Pergunta

(not to be confused with itertools.chain)

I was reading the following: http://en.wikipedia.org/wiki/Method_chaining

My question is: what is the best way to implement method chaining in python?

Here is my attempt:

class chain():
    def __init__(self, my_object):
        self.o = my_object

    def __getattr__(self, attr):
        x = getattr(self.o, attr)
        if hasattr(x, '__call__'):
            method = x
            return lambda *args: self if method(*args) is None else method(*args)
        else:
            prop = x
            return prop

list_ = chain([1, 2, 3, 0])
print list_.extend([9, 5]).sort().reverse()

"""
C:\Python27\python.exe C:/Users/Robert/PycharmProjects/contests/sof.py
[9, 5, 3, 2, 1, 0]
"""

One problem is if calling method(*args) modifies self.o but doesn't return None. (then should I return self or return what method(*args) returns).

Does anyone have better ways of implementing chaining? There are probably many ways to do it.

Should I just assume a method always returns None so I may always return self.o ?

Foi útil?

Solução

I was looking for something similar for chaining Class functions and found no good answer, so here is what I did and thought was a very simple way of chaining: Simply return the self object.

So here is my setup:

Class Car():
    def __init__(self, name=None):
        self.name = name
        self.mode = 'init'

    def set_name(self, name):
        self.name = name
        return self

    def drive(self):
        self.mode = 'drive'
        return self

And now I can name the car and put it in drive state by calling:

my_car = Car()
my_car.set_name('Porche').drive()

Caveat: This only works on the class functions that do not intend to return any data.

Hope this helps!

Outras dicas

There is a very handyPipe library which may be the answer to your question. For example::

seq = fib() | take_while(lambda x: x < 1000000) \
            | where(lambda x: x % 2) \
            | select(lambda x: x * x) \
            | sum()

It's possible if you use only pure functions so that methods don't modify self.data directly, but instead return the modified version. You also have to return Chainable instances.

Here's an example using collection pipelining with lists:

import itertools

try:
    import builtins
except ImportError:
    import __builtin__ as builtins


class Chainable(object):
    def __init__(self, data, method=None):
        self.data = data
        self.method = method

    def __getattr__(self, name):
        try:
            method = getattr(self.data, name)
        except AttributeError:
            try:
                method = getattr(builtins, name)
            except AttributeError:
                method = getattr(itertools, name)

        return Chainable(self.data, method)

    def __call__(self, *args, **kwargs):
        try:
            return Chainable(list(self.method(self.data, *args, **kwargs)))
        except TypeError:
            return Chainable(list(self.method(args[0], self.data, **kwargs)))

Problem to work on:
Answer these from the method chaining discussion:
(a) What list is passed to chain in the first attempt?
(b) What value does the drive method give to self.mode?
(c) In the Chainable class, which two modules does __getattr__ try if a name is not found on self.data?
The material after this point is unrelated to the method chaining discussion.

Dataset content:
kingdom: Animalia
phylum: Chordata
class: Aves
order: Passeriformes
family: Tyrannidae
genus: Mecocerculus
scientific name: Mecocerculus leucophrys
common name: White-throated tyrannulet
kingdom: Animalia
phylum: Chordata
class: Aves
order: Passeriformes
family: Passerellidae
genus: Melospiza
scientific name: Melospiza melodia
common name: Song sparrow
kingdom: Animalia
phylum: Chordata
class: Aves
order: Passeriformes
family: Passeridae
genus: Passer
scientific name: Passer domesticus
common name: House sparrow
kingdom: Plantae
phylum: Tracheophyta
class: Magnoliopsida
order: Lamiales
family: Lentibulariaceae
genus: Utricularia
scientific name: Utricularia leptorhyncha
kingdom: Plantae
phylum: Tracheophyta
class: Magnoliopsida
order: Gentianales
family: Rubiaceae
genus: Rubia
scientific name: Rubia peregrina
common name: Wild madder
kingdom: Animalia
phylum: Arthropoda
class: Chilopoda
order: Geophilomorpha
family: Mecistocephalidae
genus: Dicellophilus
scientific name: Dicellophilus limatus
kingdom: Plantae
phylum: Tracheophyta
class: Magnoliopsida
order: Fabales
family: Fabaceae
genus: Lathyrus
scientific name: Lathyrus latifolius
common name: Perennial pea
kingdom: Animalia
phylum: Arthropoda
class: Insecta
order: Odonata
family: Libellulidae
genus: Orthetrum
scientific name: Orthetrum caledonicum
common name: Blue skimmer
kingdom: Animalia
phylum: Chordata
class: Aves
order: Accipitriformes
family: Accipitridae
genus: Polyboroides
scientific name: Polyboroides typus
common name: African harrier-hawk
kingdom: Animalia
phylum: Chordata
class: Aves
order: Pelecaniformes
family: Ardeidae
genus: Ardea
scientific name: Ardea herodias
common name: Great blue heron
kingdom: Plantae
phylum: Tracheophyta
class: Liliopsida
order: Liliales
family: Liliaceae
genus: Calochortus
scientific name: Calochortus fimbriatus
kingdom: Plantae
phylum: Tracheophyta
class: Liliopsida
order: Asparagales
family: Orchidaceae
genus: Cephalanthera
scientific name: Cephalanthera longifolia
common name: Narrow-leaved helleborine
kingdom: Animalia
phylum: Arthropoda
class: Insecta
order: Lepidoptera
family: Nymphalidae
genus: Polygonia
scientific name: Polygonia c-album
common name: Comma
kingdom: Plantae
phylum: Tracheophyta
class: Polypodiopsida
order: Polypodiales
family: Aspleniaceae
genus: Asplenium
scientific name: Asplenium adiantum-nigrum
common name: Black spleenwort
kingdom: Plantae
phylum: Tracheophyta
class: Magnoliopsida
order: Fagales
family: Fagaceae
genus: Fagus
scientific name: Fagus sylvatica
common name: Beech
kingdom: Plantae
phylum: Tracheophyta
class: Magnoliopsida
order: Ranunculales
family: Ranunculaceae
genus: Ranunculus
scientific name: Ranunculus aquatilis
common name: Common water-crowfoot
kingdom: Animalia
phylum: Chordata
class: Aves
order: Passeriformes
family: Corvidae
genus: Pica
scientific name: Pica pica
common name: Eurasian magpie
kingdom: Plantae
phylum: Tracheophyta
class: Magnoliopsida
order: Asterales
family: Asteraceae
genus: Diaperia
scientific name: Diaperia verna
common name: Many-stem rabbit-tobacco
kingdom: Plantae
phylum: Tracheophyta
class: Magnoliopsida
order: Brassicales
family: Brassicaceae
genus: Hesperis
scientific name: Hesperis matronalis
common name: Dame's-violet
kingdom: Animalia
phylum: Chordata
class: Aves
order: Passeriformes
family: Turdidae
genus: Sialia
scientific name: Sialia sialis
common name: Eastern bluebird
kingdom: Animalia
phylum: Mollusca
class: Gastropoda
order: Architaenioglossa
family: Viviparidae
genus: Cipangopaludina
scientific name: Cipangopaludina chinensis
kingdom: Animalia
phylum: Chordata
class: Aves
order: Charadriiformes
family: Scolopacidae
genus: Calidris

Expected answer:
(a) [1, 2, 3, 0]
(b) 'drive'
(c) builtins and itertools